▶ **What the task asks**
Repeat exactly the lines running from the first line of the data to the line containing "29: (7, 378, 5.80)", both ends included, and nothing else; drop the pictures.
-------- Input data
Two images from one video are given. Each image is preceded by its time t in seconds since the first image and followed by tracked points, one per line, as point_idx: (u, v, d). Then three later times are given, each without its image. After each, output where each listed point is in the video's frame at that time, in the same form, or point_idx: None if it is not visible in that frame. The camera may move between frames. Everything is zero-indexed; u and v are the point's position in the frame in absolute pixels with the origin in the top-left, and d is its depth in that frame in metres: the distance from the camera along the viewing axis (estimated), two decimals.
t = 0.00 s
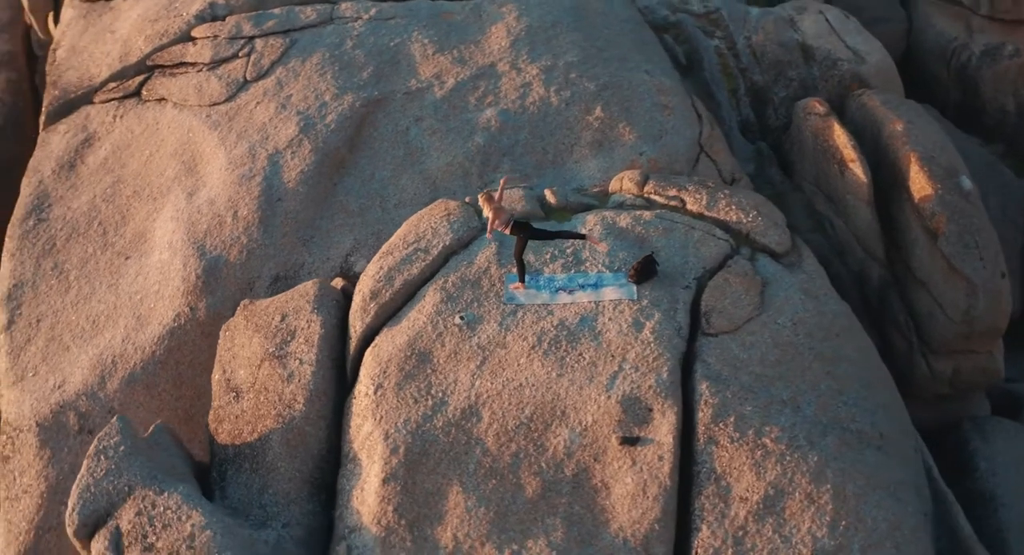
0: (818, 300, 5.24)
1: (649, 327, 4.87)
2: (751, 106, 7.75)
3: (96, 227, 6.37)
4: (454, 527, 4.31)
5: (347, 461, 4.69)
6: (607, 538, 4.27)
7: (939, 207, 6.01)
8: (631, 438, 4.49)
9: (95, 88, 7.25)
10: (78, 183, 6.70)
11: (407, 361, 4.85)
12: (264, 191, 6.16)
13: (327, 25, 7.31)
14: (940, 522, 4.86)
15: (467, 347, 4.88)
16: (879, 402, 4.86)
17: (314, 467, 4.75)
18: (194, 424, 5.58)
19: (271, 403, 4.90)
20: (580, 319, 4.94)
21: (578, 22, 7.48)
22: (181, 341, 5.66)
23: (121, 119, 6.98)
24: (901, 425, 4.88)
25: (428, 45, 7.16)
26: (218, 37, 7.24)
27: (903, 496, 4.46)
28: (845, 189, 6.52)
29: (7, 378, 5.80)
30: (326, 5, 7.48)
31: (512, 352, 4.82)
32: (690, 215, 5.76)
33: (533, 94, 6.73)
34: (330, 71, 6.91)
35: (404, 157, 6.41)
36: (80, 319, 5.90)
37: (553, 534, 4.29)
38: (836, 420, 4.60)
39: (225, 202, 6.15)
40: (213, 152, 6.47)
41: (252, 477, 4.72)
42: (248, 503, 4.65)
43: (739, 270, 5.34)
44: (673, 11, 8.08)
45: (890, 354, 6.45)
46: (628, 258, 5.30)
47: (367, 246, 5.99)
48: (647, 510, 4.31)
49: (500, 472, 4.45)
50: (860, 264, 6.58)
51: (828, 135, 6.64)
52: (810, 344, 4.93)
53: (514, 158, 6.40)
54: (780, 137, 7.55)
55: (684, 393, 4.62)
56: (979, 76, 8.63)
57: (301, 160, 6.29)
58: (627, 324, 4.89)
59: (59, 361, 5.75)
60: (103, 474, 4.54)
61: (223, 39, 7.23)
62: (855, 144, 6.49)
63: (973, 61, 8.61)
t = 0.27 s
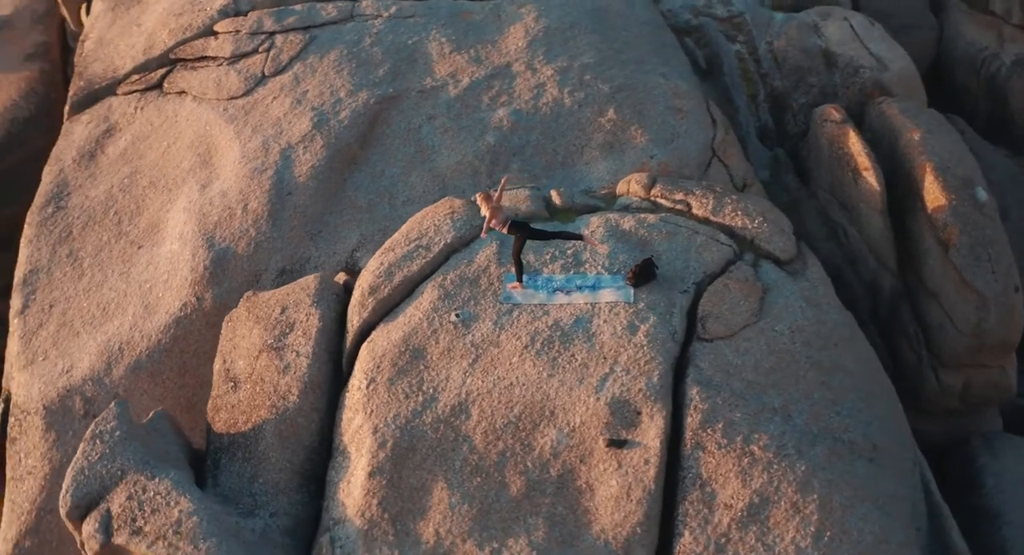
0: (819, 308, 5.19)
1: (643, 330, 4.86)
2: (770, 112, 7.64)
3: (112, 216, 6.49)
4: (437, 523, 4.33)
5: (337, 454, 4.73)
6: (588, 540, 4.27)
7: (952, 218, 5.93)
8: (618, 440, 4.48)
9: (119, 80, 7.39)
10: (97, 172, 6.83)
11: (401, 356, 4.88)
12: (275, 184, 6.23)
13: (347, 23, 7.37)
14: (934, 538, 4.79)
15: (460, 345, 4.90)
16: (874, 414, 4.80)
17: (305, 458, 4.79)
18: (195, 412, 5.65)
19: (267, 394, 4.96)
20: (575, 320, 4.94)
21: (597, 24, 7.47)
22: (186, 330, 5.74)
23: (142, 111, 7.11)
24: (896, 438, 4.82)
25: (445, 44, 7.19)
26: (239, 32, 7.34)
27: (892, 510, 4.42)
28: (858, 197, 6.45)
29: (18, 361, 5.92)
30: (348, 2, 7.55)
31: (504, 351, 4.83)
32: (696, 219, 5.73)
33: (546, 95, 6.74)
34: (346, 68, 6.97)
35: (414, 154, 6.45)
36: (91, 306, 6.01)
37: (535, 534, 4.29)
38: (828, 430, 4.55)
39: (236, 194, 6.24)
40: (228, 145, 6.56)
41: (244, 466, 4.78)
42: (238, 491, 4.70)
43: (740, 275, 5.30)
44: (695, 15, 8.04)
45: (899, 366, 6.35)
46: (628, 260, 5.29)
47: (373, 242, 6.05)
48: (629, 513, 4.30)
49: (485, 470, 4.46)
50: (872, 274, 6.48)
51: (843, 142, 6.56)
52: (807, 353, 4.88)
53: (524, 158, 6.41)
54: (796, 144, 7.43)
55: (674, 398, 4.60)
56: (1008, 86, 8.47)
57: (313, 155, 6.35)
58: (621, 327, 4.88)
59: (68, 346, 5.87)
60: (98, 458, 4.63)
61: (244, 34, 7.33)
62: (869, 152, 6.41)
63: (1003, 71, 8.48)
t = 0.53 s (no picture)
0: (819, 319, 5.13)
1: (636, 333, 4.84)
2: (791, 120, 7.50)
3: (131, 204, 6.63)
4: (417, 518, 4.35)
5: (326, 445, 4.78)
6: (566, 541, 4.26)
7: (966, 232, 5.84)
8: (603, 442, 4.47)
9: (147, 72, 7.55)
10: (120, 161, 6.98)
11: (394, 351, 4.92)
12: (288, 177, 6.32)
13: (371, 20, 7.45)
14: None
15: (453, 342, 4.92)
16: (868, 428, 4.74)
17: (296, 448, 4.85)
18: (199, 399, 5.75)
19: (263, 384, 5.03)
20: (569, 321, 4.94)
21: (620, 27, 7.45)
22: (194, 318, 5.84)
23: (167, 102, 7.26)
24: (890, 453, 4.74)
25: (465, 43, 7.23)
26: (264, 28, 7.46)
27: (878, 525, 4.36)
28: (874, 208, 6.35)
29: (32, 342, 6.08)
30: None
31: (496, 350, 4.85)
32: (701, 225, 5.69)
33: (562, 97, 6.74)
34: (366, 65, 7.05)
35: (427, 151, 6.50)
36: (105, 292, 6.15)
37: (513, 532, 4.29)
38: (816, 441, 4.50)
39: (250, 187, 6.34)
40: (246, 138, 6.67)
41: (236, 453, 4.85)
42: (228, 478, 4.77)
43: (741, 283, 5.25)
44: (722, 21, 8.03)
45: (909, 381, 6.23)
46: (627, 264, 5.28)
47: (381, 237, 6.10)
48: (608, 516, 4.29)
49: (469, 467, 4.48)
50: (885, 286, 6.37)
51: (861, 152, 6.47)
52: (802, 363, 4.83)
53: (535, 159, 6.42)
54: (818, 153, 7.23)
55: (662, 402, 4.58)
56: None
57: (327, 150, 6.43)
58: (615, 330, 4.87)
59: (80, 330, 6.00)
60: (94, 439, 4.73)
61: (270, 29, 7.44)
62: (886, 162, 6.32)
63: None
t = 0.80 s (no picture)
0: (818, 328, 5.08)
1: (629, 337, 4.83)
2: (810, 127, 7.38)
3: (147, 195, 6.74)
4: (400, 512, 4.38)
5: (317, 437, 4.82)
6: (547, 541, 4.26)
7: (977, 245, 5.77)
8: (589, 445, 4.46)
9: (171, 65, 7.68)
10: (140, 153, 7.11)
11: (388, 347, 4.95)
12: (299, 172, 6.39)
13: (391, 19, 7.51)
14: None
15: (448, 340, 4.95)
16: (860, 439, 4.68)
17: (288, 440, 4.90)
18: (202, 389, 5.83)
19: (260, 375, 5.09)
20: (564, 322, 4.94)
21: (638, 30, 7.43)
22: (201, 309, 5.93)
23: (188, 96, 7.38)
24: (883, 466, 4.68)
25: (483, 43, 7.26)
26: (286, 24, 7.55)
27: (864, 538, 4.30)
28: (886, 218, 6.27)
29: (45, 328, 6.20)
30: None
31: (489, 349, 4.87)
32: (706, 230, 5.66)
33: (576, 98, 6.74)
34: (383, 63, 7.10)
35: (438, 150, 6.54)
36: (117, 280, 6.26)
37: (495, 531, 4.30)
38: (805, 451, 4.46)
39: (262, 181, 6.42)
40: (261, 133, 6.76)
41: (230, 442, 4.92)
42: (221, 467, 4.83)
43: (741, 289, 5.22)
44: (744, 27, 8.00)
45: (917, 394, 6.14)
46: (627, 267, 5.27)
47: (387, 234, 6.13)
48: (590, 518, 4.28)
49: (455, 464, 4.50)
50: (896, 298, 6.28)
51: (875, 161, 6.40)
52: (797, 372, 4.79)
53: (545, 160, 6.42)
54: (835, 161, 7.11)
55: (651, 406, 4.56)
56: None
57: (339, 146, 6.49)
58: (608, 332, 4.86)
59: (91, 317, 6.12)
60: (92, 424, 4.83)
61: (291, 26, 7.54)
62: (900, 172, 6.24)
63: None
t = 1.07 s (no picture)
0: (817, 337, 5.02)
1: (623, 340, 4.81)
2: (829, 134, 7.30)
3: (164, 187, 6.86)
4: (384, 507, 4.41)
5: (310, 430, 4.88)
6: (528, 541, 4.26)
7: (987, 257, 5.68)
8: (575, 447, 4.46)
9: (195, 59, 7.81)
10: (160, 145, 7.23)
11: (384, 343, 4.99)
12: (311, 168, 6.46)
13: (411, 17, 7.56)
14: None
15: (442, 337, 4.97)
16: (853, 451, 4.63)
17: (282, 431, 4.95)
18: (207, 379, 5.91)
19: (259, 367, 5.16)
20: (559, 323, 4.94)
21: (658, 33, 7.40)
22: (208, 300, 6.01)
23: (209, 90, 7.49)
24: (876, 479, 4.61)
25: (501, 43, 7.28)
26: (308, 21, 7.64)
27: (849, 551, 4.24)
28: (898, 228, 6.19)
29: (59, 314, 6.33)
30: None
31: (483, 348, 4.88)
32: (710, 235, 5.63)
33: (589, 100, 6.73)
34: (401, 61, 7.15)
35: (450, 149, 6.57)
36: (130, 269, 6.38)
37: (477, 529, 4.31)
38: (794, 461, 4.42)
39: (275, 175, 6.50)
40: (277, 128, 6.84)
41: (226, 432, 4.98)
42: (215, 456, 4.90)
43: (741, 295, 5.18)
44: (767, 32, 7.95)
45: (924, 408, 6.04)
46: (626, 270, 5.25)
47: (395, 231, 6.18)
48: (572, 520, 4.27)
49: (441, 461, 4.53)
50: (906, 309, 6.18)
51: (889, 171, 6.32)
52: (791, 381, 4.74)
53: (555, 161, 6.42)
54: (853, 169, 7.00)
55: (640, 410, 4.55)
56: None
57: (352, 143, 6.55)
58: (602, 335, 4.85)
59: (104, 304, 6.24)
60: (92, 410, 4.93)
61: (312, 23, 7.62)
62: (914, 183, 6.16)
63: None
----------------
▶ **Written response**
Two images from one video are given. Each image is preceded by its time t in seconds since the first image and followed by tracked points, one per line, as point_idx: (u, v, d). Then three later times are given, each without its image. After each, output where each listed point is in the video's frame at that time, in the same form, or point_idx: None if it is not visible in that frame. The camera may move between frames. Everything is zero-indexed; u and v are the point's position in the frame in absolute pixels with the origin in the top-left, and d is its depth in that frame in metres: the distance from the camera along the viewing axis (estimated), two decimals.
t = 0.00 s
0: (818, 300, 5.24)
1: (649, 327, 4.87)
2: (751, 106, 7.75)
3: (96, 227, 6.37)
4: (454, 527, 4.31)
5: (347, 461, 4.69)
6: (607, 538, 4.27)
7: (939, 207, 6.01)
8: (631, 438, 4.49)
9: (95, 88, 7.25)
10: (78, 183, 6.70)
11: (407, 361, 4.85)
12: (264, 191, 6.16)
13: (327, 25, 7.31)
14: (940, 522, 4.86)
15: (467, 347, 4.88)
16: (879, 402, 4.86)
17: (314, 467, 4.75)
18: (194, 424, 5.58)
19: (271, 403, 4.90)
20: (580, 319, 4.94)
21: (578, 22, 7.48)
22: (181, 341, 5.66)
23: (121, 119, 6.98)
24: (901, 425, 4.88)
25: (428, 45, 7.16)
26: (218, 37, 7.24)
27: (903, 496, 4.46)
28: (845, 189, 6.52)
29: (7, 378, 5.80)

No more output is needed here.